Intel® VTune™ Profiler

Performance Analysis Tutorial for Windows* OS

ID 762031
Date 12/20/2024
Public

Enable Platform-Appropriate Vectorization

Enable the use of vector registers as appropriate for your platform. Then check to see if the vectorization efficiency improves.

You use the /QxHost option to compile the matrix application using the best instruction set extension that is supported by your processor. To generate multiple code paths that enable your software to run on several microarchitectures, refer to the ax, Qax option of the Intel® oneAPI DPC++/C++ Compiler.

Enable Full Vectorization

To enable the use of a vector instruction set that is appropriate for your platform, instruct the compiler to use the same vector extension as the best one that is available for your processor.

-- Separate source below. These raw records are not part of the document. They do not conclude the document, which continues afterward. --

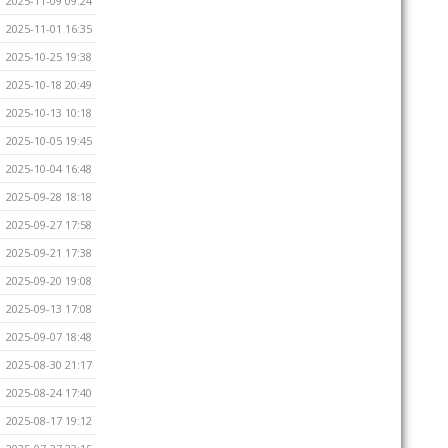
2025-11-09 09:24
2025-11-01 16:35
2025-10-25 19:38
2025-10-18 20:49
2025-10-13 10:18
2025-10-05 19:45
2025-10-04 16:48
2025-09-28 18:18
2025-09-27 17:58
2025-09-21 17:38
2025-09-20 19:08
2025-09-13 17:08
2025-09-07 18:48
2025-08-30 21:17
2025-08-24 17:40
2025-08-17 19:12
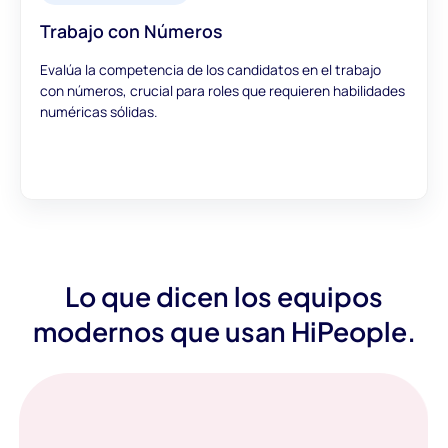
Trabajo con Números
Evalúa la competencia de los candidatos en el trabajo
con números, crucial para roles que requieren habilidades
numéricas sólidas.
Lo que dicen los equipos
modernos que usan HiPeople.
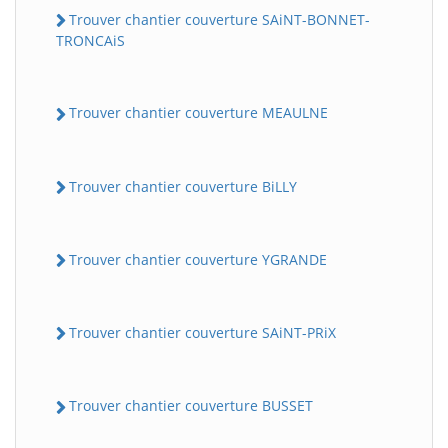
Trouver chantier couverture SAiNT-BONNET-
TRONCAiS
Trouver chantier couverture MEAULNE
Trouver chantier couverture BiLLY
Trouver chantier couverture YGRANDE
Trouver chantier couverture SAiNT-PRiX
Trouver chantier couverture BUSSET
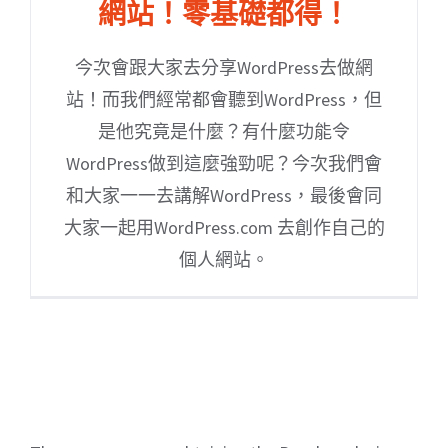
網站！零基礎都得！
今次會跟大家去分享WordPress去做網
站！而我們經常都會聽到WordPress，但
是他究竟是什麼？有什麼功能令
WordPress做到這麼強勁呢？今次我們會
和大家一一去講解WordPress，最後會同
大家一起用WordPress.com 去創作自己的
個人網站。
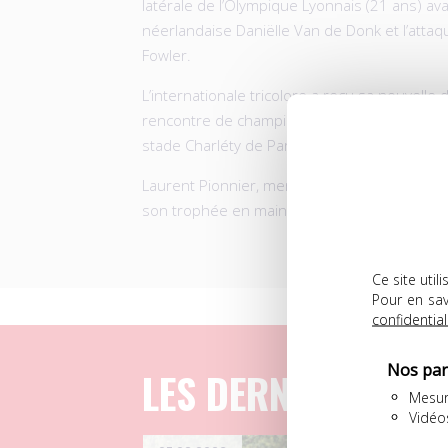
latérale de l’Olympique Lyonnais (21 ans) av
néerlandaise Daniëlle Van de Donk et l’atta
Fowler.
L’internationale tricolore a reçu sa nouvelle 
rencontre de championnat entre le Paris FC 
stade Charléty de Paris.
Laurent Pionnier, membre du département fém
son trophée en mains propres à l’issue de l
Ce site uti
Pour en sav
confidential
Nos par
LES DERNIERS ART
Mesur
Vidéo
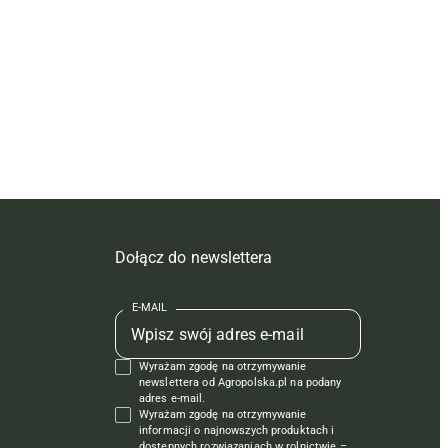
Dołącz do newslettera
E-MAIL
Wyrażam zgodę na otrzymywanie
newslettera od Agropolska.pl na podany
adres e-mail.
Wyrażam zgodę na otrzymywanie
informacji o najnowszych produktach i
dostępnych rozwiązaniach w rolnictwie –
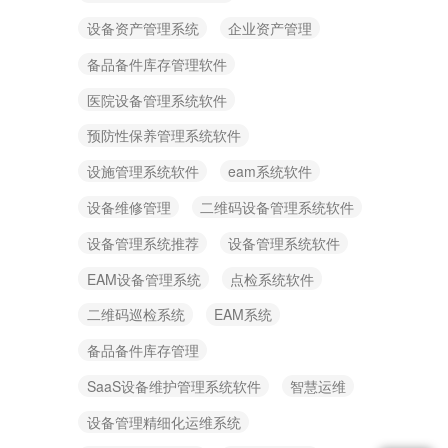
设备资产管理系统
企业资产管理
备品备件库存管理软件
医院设备管理系统软件
预防性保养管理系统软件
设施管理系统软件
eam系统软件
设备维修管理
二维码设备管理系统软件
设备管理系统推荐
设备管理系统软件
EAM设备管理系统
点检系统软件
二维码巡检系统
EAM系统
备品备件库存管理
SaaS设备维护管理系统软件
智慧运维
设备管理精细化运维系统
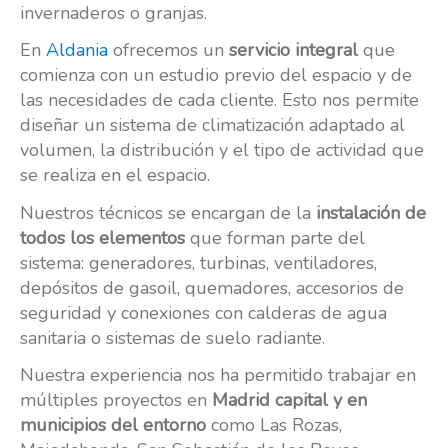
invernaderos o granjas.
En
Aldania
ofrecemos un
servicio integral
que
comienza con un estudio previo del espacio y de
las necesidades de cada cliente. Esto nos permite
diseñar un sistema de climatización adaptado al
volumen, la distribución y el tipo de actividad que
se realiza en el espacio.
Nuestros técnicos se encargan de la
instalación de
todos los elementos
que forman parte del
sistema: generadores, turbinas, ventiladores,
depósitos de gasoil, quemadores, accesorios de
seguridad y conexiones con calderas de agua
sanitaria o sistemas de suelo radiante.
Nuestra experiencia nos ha permitido trabajar en
múltiples proyectos en
Madrid capital y en
municipios del entorno
como Las Rozas,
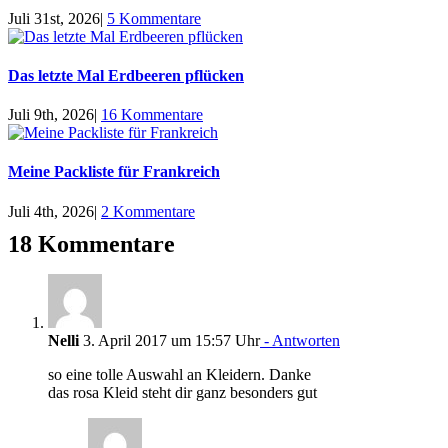
Juli 31st, 2026
|
5 Kommentare
Das letzte Mal Erdbeeren pflücken
Juli 9th, 2026
|
16 Kommentare
Meine Packliste für Frankreich
Juli 4th, 2026
|
2 Kommentare
18 Kommentare
Nelli
3. April 2017 um 15:57 Uhr
- Antworten
so eine tolle Auswahl an Kleidern. Danke
das rosa Kleid steht dir ganz besonders gut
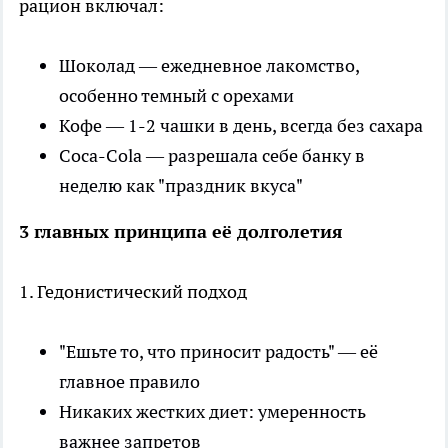
рацион включал:
Шоколад — ежедневное лакомство,
особенно темный с орехами
Кофе — 1-2 чашки в день, всегда без сахара
Coca-Cola — разрешала себе банку в
неделю как "праздник вкуса"
3 главных принципа её долголетия
1. Гедонистический подход
"Ешьте то, что приносит радость" — её
главное правило
Никаких жестких диет: умеренность
важнее запретов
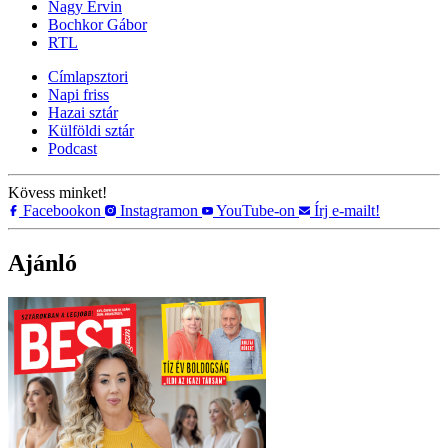
Nagy Ervin
Bochkor Gábor
RTL
Címlapsztori
Napi friss
Hazai sztár
Külföldi sztár
Podcast
Kövess minket!
Facebookon
Instagramon
YouTube-on
Írj e-mailt!
Ajánló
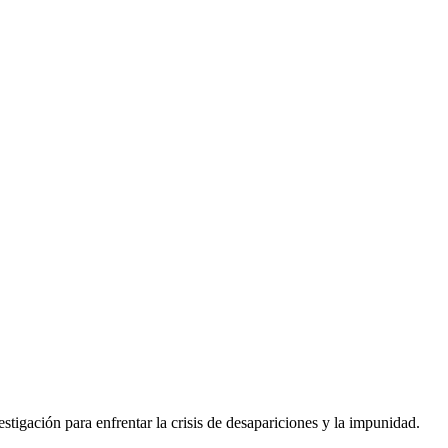
tigación para enfrentar la crisis de desapariciones y la impunidad.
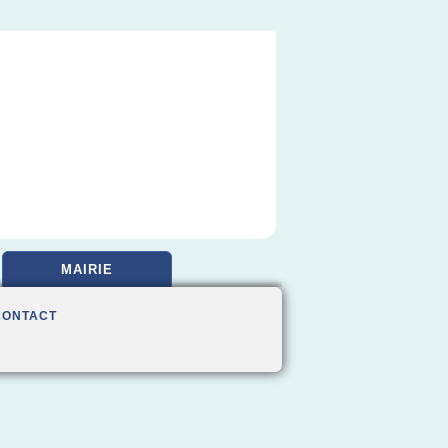
MAIRIE
CONTACT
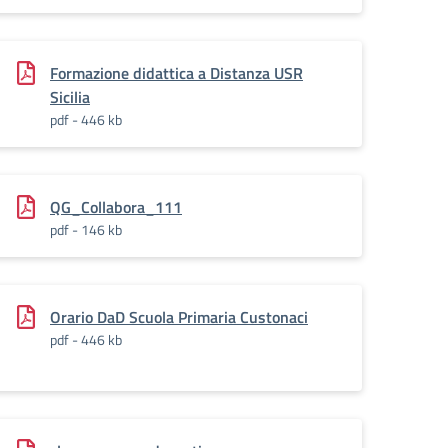
Formazione didattica a Distanza USR
Sicilia
pdf - 446 kb
QG_Collabora_111
pdf - 146 kb
Orario DaD Scuola Primaria Custonaci
pdf - 446 kb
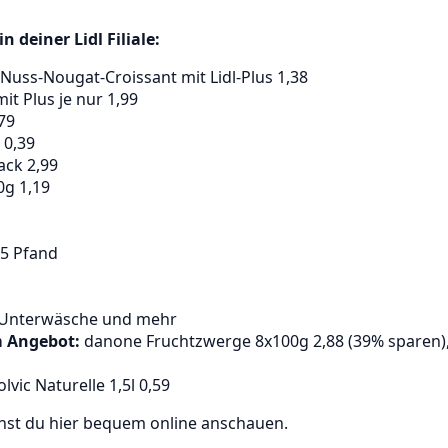
 deiner Lidl Filiale:
Nuss-Nougat-Croissant mit Lidl-Plus 1,38
mit Plus je nur 1,99
,79
 0,39
ack 2,99
0g 1,19
.25 Pfand
 Unterwäsche und mehr
m Angebot:
danone Fruchtzwerge 8x100g 2,88 (39% sparen),
lvic Naturelle 1,5l 0,59
nnst du hier bequem online anschauen.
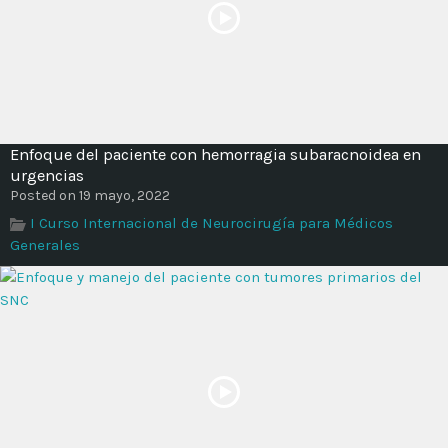
Enfoque del paciente con hemorragia subaracnoidea en
urgencias
Posted on 19 mayo, 2022
I Curso Internacional de Neurocirugía para Médicos
Generales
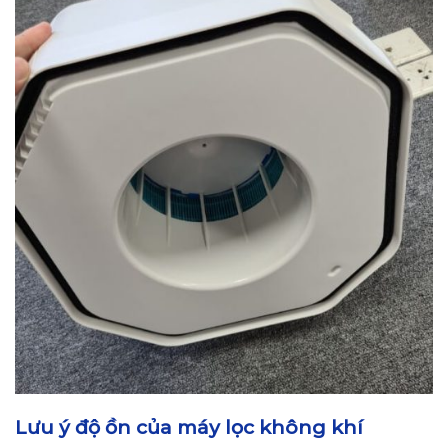
Lưu ý độ ồn của máy lọc không khí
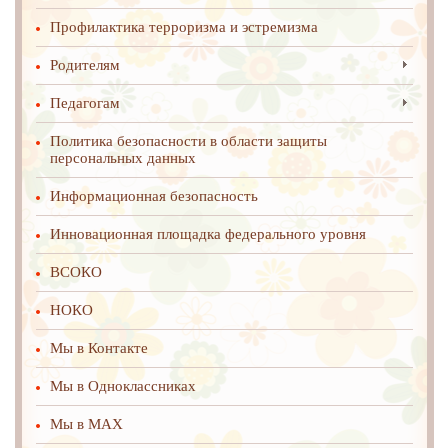
Профилактика терроризма и эстремизма
Родителям
Педагогам
Политика безопасности в области защиты
персональных данных
Информационная безопасность
Инновационная площадка федерального уровня
ВСОКО
НОКО
Мы в Контакте
Мы в Одноклассниках
Мы в MAX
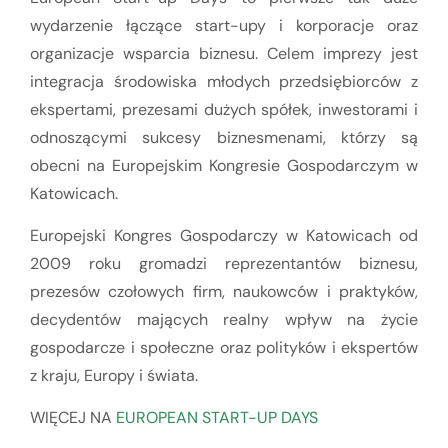
wydarzenie łączące start-upy i korporacje oraz
organizacje wsparcia biznesu. Celem imprezy jest
integracja środowiska młodych przedsiębiorców z
ekspertami, prezesami dużych spółek, inwestorami i
odnoszącymi sukcesy biznesmenami, którzy są
obecni na Europejskim Kongresie Gospodarczym w
Katowicach.
Europejski Kongres Gospodarczy w Katowicach od
2009 roku gromadzi reprezentantów biznesu,
prezesów czołowych firm, naukowców i praktyków,
decydentów mających realny wpływ na życie
gospodarcze i społeczne oraz polityków i ekspertów
z kraju, Europy i świata.
WIĘCEJ NA
EUROPEAN START-UP DAYS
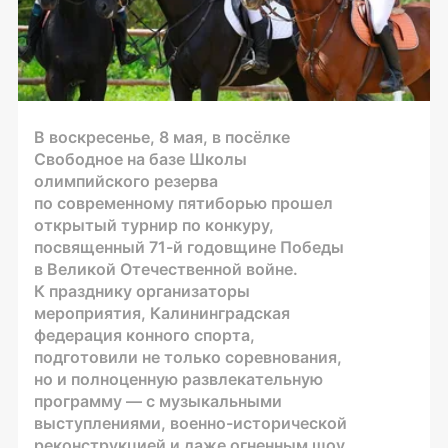
В воскресенье, 8 мая, в посёлке
Свободное на базе Школы
олимпийского резерва
по современному пятиборью прошел
открытый турнир по конкуру,
посвященный
71-й
годовщине Победы
в Великой Отечественной войне.
К празднику организаторы
мероприятия, Калининградская
федерация конного спорта,
подготовили не только соревнования,
но и полноценную развлекательную
программу — с музыкальными
выступлениями,
военно-исторической
реконструкцией и даже огненным шоу.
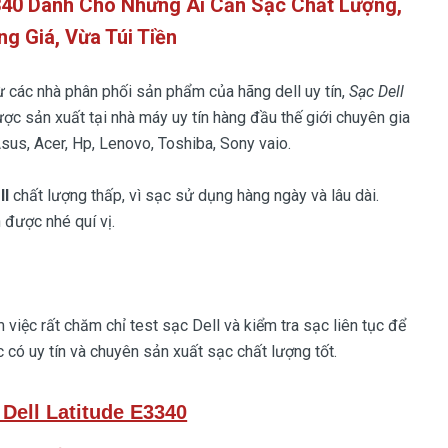
3340 Dành Cho Những Ai Cần Sạc Chất Lượng,
ng Giá, Vừa Túi Tiền
ừ các nhà phân phối sản phẩm của hãng dell uy tín,
Sạc Dell
ược sản xuất tại nhà máy uy tín hàng đầu thế giới chuyên gia
sus, Acer, Hp, Lenovo, Toshiba, Sony vaio.
ll
chất lượng thấp, vì sạc sử dụng hàng ngày và lâu dài.
 được nhé quí vị.
việc rất chăm chỉ test sạc Dell và kiểm tra sạc liên tục để
 có uy tín và chuyên sản xuất sạc chất lượng tốt.
 Dell Latitude E3340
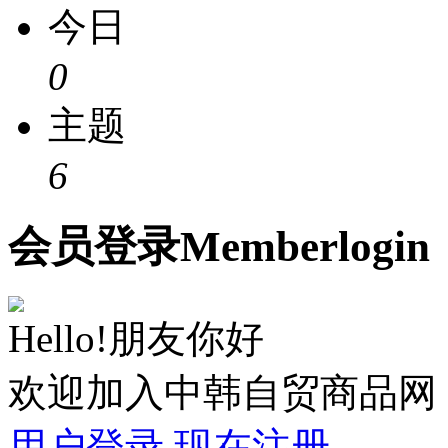
今日
0
主题
6
会员
登录
Member
login
Hello!朋友你好
欢迎加入中韩自贸商品网
用户登录
现在注册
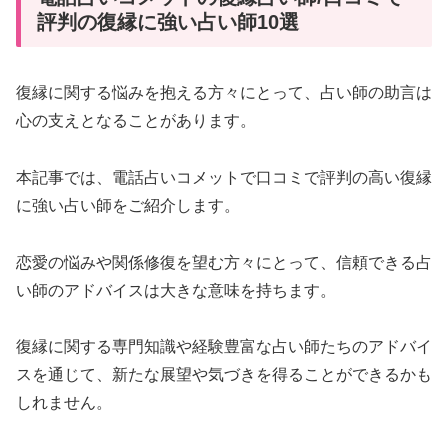
評判の復縁に強い占い師10選
復縁に関する悩みを抱える方々にとって、占い師の助言は
心の支えとなることがあります。
本記事では、電話占いコメットで口コミで評判の高い復縁
に強い占い師をご紹介します。
恋愛の悩みや関係修復を望む方々にとって、信頼できる占
い師のアドバイスは大きな意味を持ちます。
復縁に関する専門知識や経験豊富な占い師たちのアドバイ
スを通じて、新たな展望や気づきを得ることができるかも
しれません。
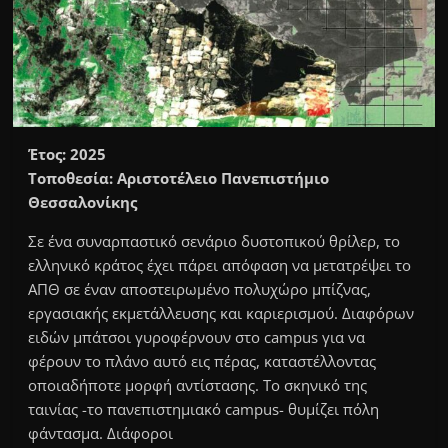
Έτος: 2025
Τοποθεσία: Αριστοτέλειο Πανεπιστήμιο
Θεσσαλονίκης
Σε ένα συναρπαστικό σενάριο δυστοπικού θρίλερ, το
ελληνικό κράτος έχει πάρει απόφαση να μετατρέψει το
ΑΠΘ σε έναν αποστειρωμένο πολυχώρο μπίζνας,
εργασιακής εκμετάλλευσης και καριερισμού. Διαφόρων
ειδών μπάτσοι γυροφέρνουν στο campus για να
φέρουν το πλάνο αυτό εις πέρας, καταστέλλοντας
οποιαδήποτε μορφή αντίστασης. Το σκηνικό της
ταινίας -το πανεπιστημιακό campus- θυμίζει πόλη
φάντασμα. Διάφοροι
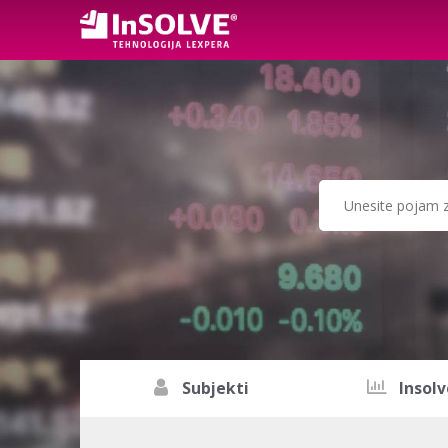
Subjekti
Insolv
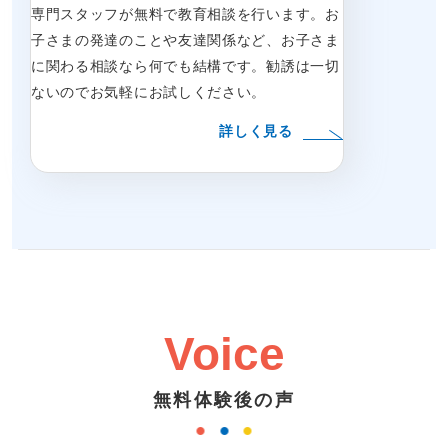
専門スタッフが無料で教育相談を行います。お
子さまの発達のことや友達関係など、お子さま
に関わる相談なら何でも結構です。勧誘は一切
ないのでお気軽にお試しください。
詳しく見る
Voice
無料体験後の声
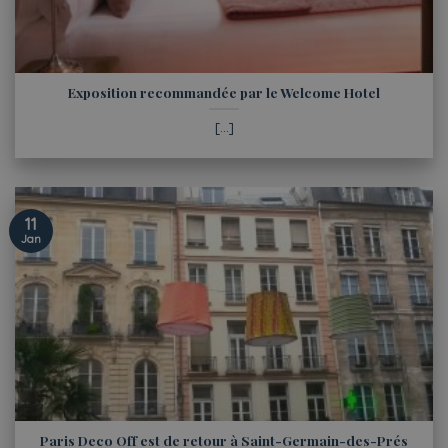
Exposition recommandée par le Welcome Hotel
[...]
11
Jan
Paris Deco Off est de retour à Saint-Germain-des-Prés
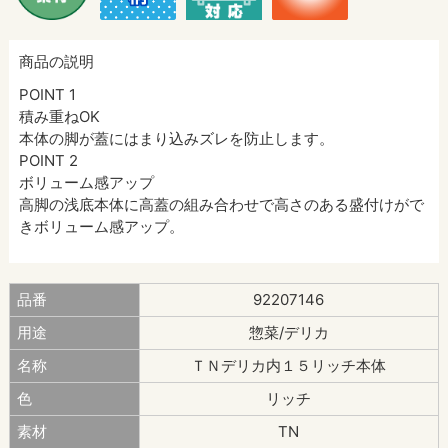
商品の説明
POINT 1
積み重ねOK
本体の脚が蓋にはまり込みズレを防止します。
POINT 2
ボリューム感アップ
高脚の浅底本体に高蓋の組み合わせで高さのある盛付けがで
きボリューム感アップ。
品番
92207146
用途
惣菜/デリカ
名称
ＴＮデリカ内１５リッチ本体
色
リッチ
素材
TN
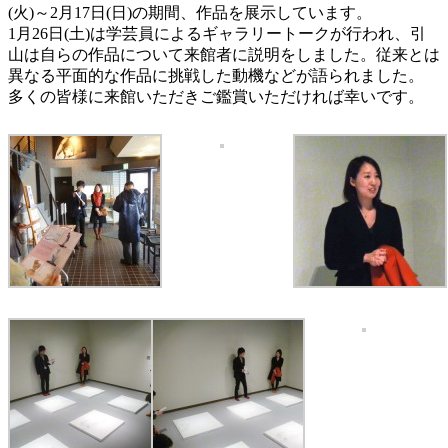
(火)～2月17日(日)の期間、作品を展示しています。
1月26日(土)は学芸員によるギャラリートークが行われ、引
山は自らの作品について来館者に説明をしました。従来とは
異なる平面的な作品に挑戦した動機などが語られました。
多くの皆様に来館いただきご鑑賞いただければ幸いです。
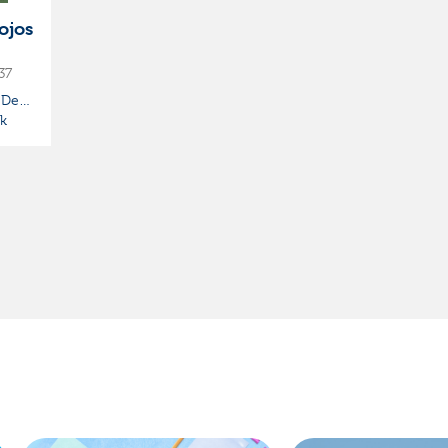
ojos
37
 De
ck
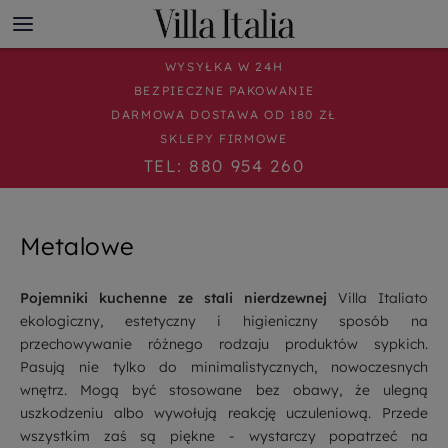
WYSYŁKA W 24H
BEZPIECZNE PAKOWANIE
DARMOWA DOSTAWA OD 180 ZŁ
SKLEPY FIRMOWE
TEL: 880 954 260
Metalowe
Pojemniki kuchenne ze stali nierdzewnej
Villa Italiato
ekologiczny, estetyczny i higieniczny sposób na
przechowywanie różnego rodzaju produktów sypkich.
Pasują nie tylko do minimalistycznych, nowoczesnych
wnętrz. Mogą być stosowane bez obawy, że ulegną
uszkodzeniu albo wywołują reakcję uczuleniową. Przede
wszystkim zaś są piękne - wystarczy popatrzeć na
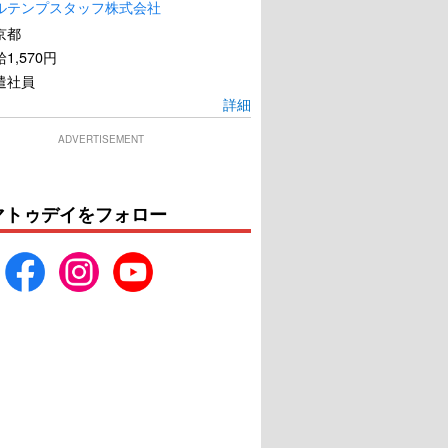
ルテンプスタッフ株式会社
京都
1,570円
遣社員
詳細
ADVERTISEMENT
マトゥデイをフォロー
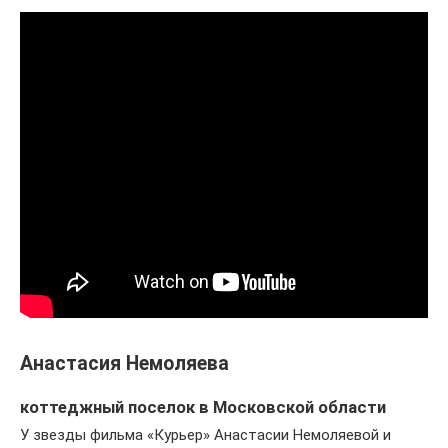
Анастасия Немоляева
коттеджный поселок в Московской области
У звезды фильма «Курьер» Анастасии Немоляевой и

Follow these steps to enable platform-appropriate vectorization using Visual Studio*:

  1. In the Solution Explorer pane, right-click the matrix project and select Properties.

  2. Open the C/C++ > Code Generation [Intel C++] menu.

  3. Set the Intel Processor-Specific Optimization option to Same as the host processor performing the compilation (/QxHost). This setting instructs the compiler to use the best instruction set extension that is available for your processor.

  4. Save the change.

  5. Build the application.

Check Vectorization with HPC Performance Characterization Analysis

Repeat the HPC Performance Characterization analysis to ensure that the matrix application is properly vectorized.

Once the analysis is finished, see the result in the Summary window.

Notice that:

  • The Elapsed Time for the application has decreased slightly.

  • The Vectorization metric is 100%, so the code was fully vectorized.

  • 100.0% of Packed DP FLOP instructions were executed using the 256-bit registers. The vector instruction set used is primarily AVX with some Fused Multiply-Add (FMA) instructions.

  • Although the overall speed of the application improved, some performance indicators like CPI Rate and Memory Bound worsened with the vectorization change. This is because the loop optimizations may include factors like unrolling which affects the memory access pattern. The matrix sample contains advanced techniques like cache blocking to improve this condition.

  • The matrix application is extremely fast. This speed makes its performance more susceptible to interference from other tasks and overhead on your system. Minor optimizations may not consistently show the performance improvement you expect. Increasing the size of the matrices can help here.

Performance optimization is an iterative process. The matrix sample contains more techniques you can consider for performance improvement.